Objetivo del ejercicio
¿Cómo queda el texto sobre el boxeo entre "Rodrigo Valdez, nuestro" y "saben contar historias.", ambos incluidos, si se cambia "carnicero" por "pescador"?

LA VIDA EN LOS PUÑOS
Por ALBERTO SALCEDO RAMOS
Me encanta el boxeo porque estoy habitado por un bárbaro que disfruta viendo cómo dos hombres se muelen la osamenta a puñetazos.
Crecí en un pueblo del Caribe, -Arenal, Bolívar- donde pelearse a trompadas era muy común. Se usaba para resolver los conflictos antes de que se tornaran irreparables.
Hasta nuestros propios padres nos preparaban el escenario para que nos aporreáramos cuando veían que estaban surgiendo entre nosotros antagonismos peligrosos.
Jamás hubo un muerto en aquellas reyertas. Tan solo vi pómulos tumefactos y narices enrojecidas. Era el precio que había que pagar para mantener a raya las enemistades.
Después de la pelea, a cada muchacho se le quitaba lo que nuestros tíos llamaban "la rasquiñita".
Sé de otras comunidades donde los chicos resuelven sus diferencias a cuchilladas o a plomo, justamente por no tener los arrestos para darse un buen par de puñetazos.
En los pueblos atrasados del Caribe, las camorras cumplían una función recreativa importante: convertían en una película de acción la vida de las esquinas.
Hasta las mujeres abrían las ventanas para ver aquello. Y cuando dos hombres se encendían a golpes no decíamos que habían peleado sino que habían "alegrado la calle".
Yo me alegro desde niño cuando hay peleas. Todos los que pertenecemos a esta cofradía tenemos, como dice el periodista John Schulian, algo de voyeristas.
Al boxeo le debo ciertas imágenes estupendas: las piernas de Bernardo Caraballo, siempre en trance de levitación; la belleza del gancho zurdo de Joe Frazier, una jabalina que de pronto se convertía en relámpago; el movimiento del tronco de Pernell Whitaker, expresión sublime del engaño, el jab de Kid Pambelé, una mezcla de zarpazo de pantera con luz de bengala.
La egolatría de Mohammad Alí me parece una puesta en escena del Quijote.
Y la plasticidad de Sugar Ray Leonard se me antoja un guiño a la cintura prodigiosa de Janet Jackson.
Dos boxeadores intercambiando golpes en un ring son más limpios que ciertos políticos. No se atacan por la espalda, ni se dan patadas por debajo de la mesa. Sus únicas armas -valga decir, los puños- están a la vista de todo el mundo.
Como si fuera poco, el boxeo actúa como una bolsa de empleo para muchachos pobres que, de otra manera, no tendrían ninguna oportunidad de sacar adelante a sus familias.
Sin el boxeo, Mano e’ Piedra Durán y Carlos Monzón habrían sido delincuentes.
Larry Holmes se lo planteó en los siguientes términos a la escritora Joyce Carol Oates: "Es duro ser negro. ¿Has sido negro alguna vez? Yo fui negro... cuando era pobre".
Rodrigo Valdez, nuestro gran excampeón del peso mediano, no necesitó aprender a leer para descubrir que el primer ring, de todos modos, es la vida misma, que le impone sacrificio y dolor a la gente de su clase. "Más duro pega el hambre", repite.
Barry McGuigan, un carnicero iluminado, lo dice con más música: el boxeo es una oportunidad para quienes no pueden ser poetas, para quienes no saben contar historias.

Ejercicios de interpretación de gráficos
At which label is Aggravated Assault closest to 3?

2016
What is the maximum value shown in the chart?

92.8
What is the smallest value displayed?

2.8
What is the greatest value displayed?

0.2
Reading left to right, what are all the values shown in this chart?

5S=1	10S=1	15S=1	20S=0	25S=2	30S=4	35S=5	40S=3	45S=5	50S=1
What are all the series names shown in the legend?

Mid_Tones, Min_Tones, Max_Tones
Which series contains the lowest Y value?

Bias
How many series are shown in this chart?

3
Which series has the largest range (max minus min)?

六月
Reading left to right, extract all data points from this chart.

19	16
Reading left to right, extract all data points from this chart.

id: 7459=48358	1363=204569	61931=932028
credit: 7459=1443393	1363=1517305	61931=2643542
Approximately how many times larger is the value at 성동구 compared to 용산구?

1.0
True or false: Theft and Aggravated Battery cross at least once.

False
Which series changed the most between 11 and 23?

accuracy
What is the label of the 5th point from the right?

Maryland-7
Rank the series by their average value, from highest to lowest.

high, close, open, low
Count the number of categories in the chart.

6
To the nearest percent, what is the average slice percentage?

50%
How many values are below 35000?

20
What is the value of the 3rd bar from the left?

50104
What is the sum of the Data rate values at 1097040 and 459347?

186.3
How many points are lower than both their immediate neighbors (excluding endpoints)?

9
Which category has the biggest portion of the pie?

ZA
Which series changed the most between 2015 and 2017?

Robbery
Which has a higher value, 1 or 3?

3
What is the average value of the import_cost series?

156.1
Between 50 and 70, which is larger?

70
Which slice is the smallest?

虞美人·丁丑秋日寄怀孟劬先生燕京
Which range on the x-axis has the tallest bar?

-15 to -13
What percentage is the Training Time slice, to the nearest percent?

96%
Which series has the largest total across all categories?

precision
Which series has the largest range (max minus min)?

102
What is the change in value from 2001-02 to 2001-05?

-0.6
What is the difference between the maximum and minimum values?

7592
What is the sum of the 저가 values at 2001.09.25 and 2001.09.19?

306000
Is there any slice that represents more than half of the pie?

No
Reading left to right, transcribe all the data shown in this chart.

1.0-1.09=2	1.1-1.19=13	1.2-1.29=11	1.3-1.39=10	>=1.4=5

Respuesta del ejercicio
Rodrigo Valdez, nuestro gran excampeón del peso mediano, no necesitó aprender a leer para descubrir que el primer ring, de todos modos, es la vida misma, que le impone sacrificio y dolor a la gente de su clase. "Más duro pega el hambre", repite.
Barry McGuigan, un pescador iluminado, lo dice con más música: el boxeo es una oportunidad para quienes no pueden ser poetas, para quienes no saben contar historias.